Доктор Иван Иванович на том берегу речки слышит все. Бросил папиросу в воду, делает вид, что не слышит. Хватает удилище и тянет из воды. И говорит мне:

— Сорвалась.

— Нет, — говорит Юрий, — она как-то больше на индюшку смахивает, Вася.

— Это бывает, — вставляет мой слуга, рыболов Василий. — Вот мой хозяин на Москва-реке говорил: он барку с Волги пригнал с солью в Москву. А я рыбу у его с барки ловил. Их, и угостил он меня, выпили, ну, и на жену он мне жалился. Его-то его товарищ женил, ну, значит, с рук спихнуть хотел. Да ведь что, друг-товарищ был. Он и женился. Ну, и увидал, фрукт какой. И-и, что рассказал! Но выпили мы. Вот-то он ее ругал. Прямо шлюндой. А я ему, его жалеючи, и говорю: «Гони ее, шлюнду, чего тебе от ее еще ждать?» А он осерчал. Я смотрю, чего это? А он так озлился, рожа, как лопата, серьезная такая. Губы сжал. «Никакого, — говорит, — ты права не имеешь мою жену шлюндой прозывать». Я ему: «Да ведь вы, — говорю, это самое, сами ее шлюндой зовете…» — «Я, — говорит, — муж. Я могу. А тебе нельзя». Вот ведь рассердился до чего. И с барки меня прогнал. Вот ведь…

— Глядите-ка, — крикнул Василий. — Глядите, ишь доктор какую рыбину вытащил. Это голавль, значит.
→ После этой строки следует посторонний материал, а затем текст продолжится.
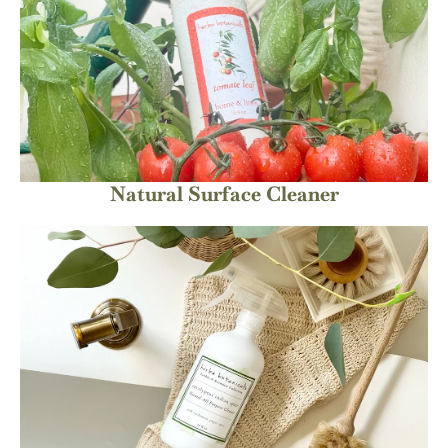
Natural Surface Cleaner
— Это не голавль, — сказал, услыхав, Иван Иванович. — А шереспер.

— Ишь, — говорю я, — молодец Иван Иванович, поздравляю. Его мы сейчас тетеньке Афросинье отдадим, изжарит. Он хорош свежий, вроде как судак.

— А вот и тетенька Афросинья идет, — сказал Василий.

Афросинья подошла к нам, и в руках у нее была депеша со станции.

— Вот, — говорит Афросинья, — сторож Петр со станции принес. Ивану Ивановичу, знать.

— Прочтите, — крикнул мне Иван Иванович с того берега. — Нет, постойте, я сам перейду реку.

Он разделся и полез в воду. Потом выскочил назад на берег, холодна вода.

— Ишь ты, нет, не пойду.

Вернулся на берег и оделся опять.

— Стойте, — сказал Василий Сергеевич. — Я ему ее с камнем переброшу.

Он нашел камень и привязал к камню телеграмму. Развернулся и бросил ее на другой берег. Но камень не долетел с депешей. Она упала в воду и плыла по реке. Доктор опять разделся, быстро бросился в воду и достал телеграмму. Вылез на берег и читал мокрую телеграмму.

— Вот пишет, — сказал он, — «Уезжаю к мамаше на месяц».

— Кто пишет? — спросил я доктора.

— Жена.

И он взял в руки платье и удочки, побежал по реке ниже, перешел вброд и бледный, дрожа, подошел к нам.

— Где, ну-ка, дайте.

И взял у Юрия Сергеевича бутылку, опрокинул в рот. Одеваясь, говорил:

— Ух, холодна вода. Пронеси, Господи.

Он хлопал себя ладошками, согреваясь.

— Уехала. Ну, я рад. Пусть погостит у мамаши. Мамаша тоже что надо. А я здесь побуду. Эх, хорош шереспер. Фунтов ведь на восемь.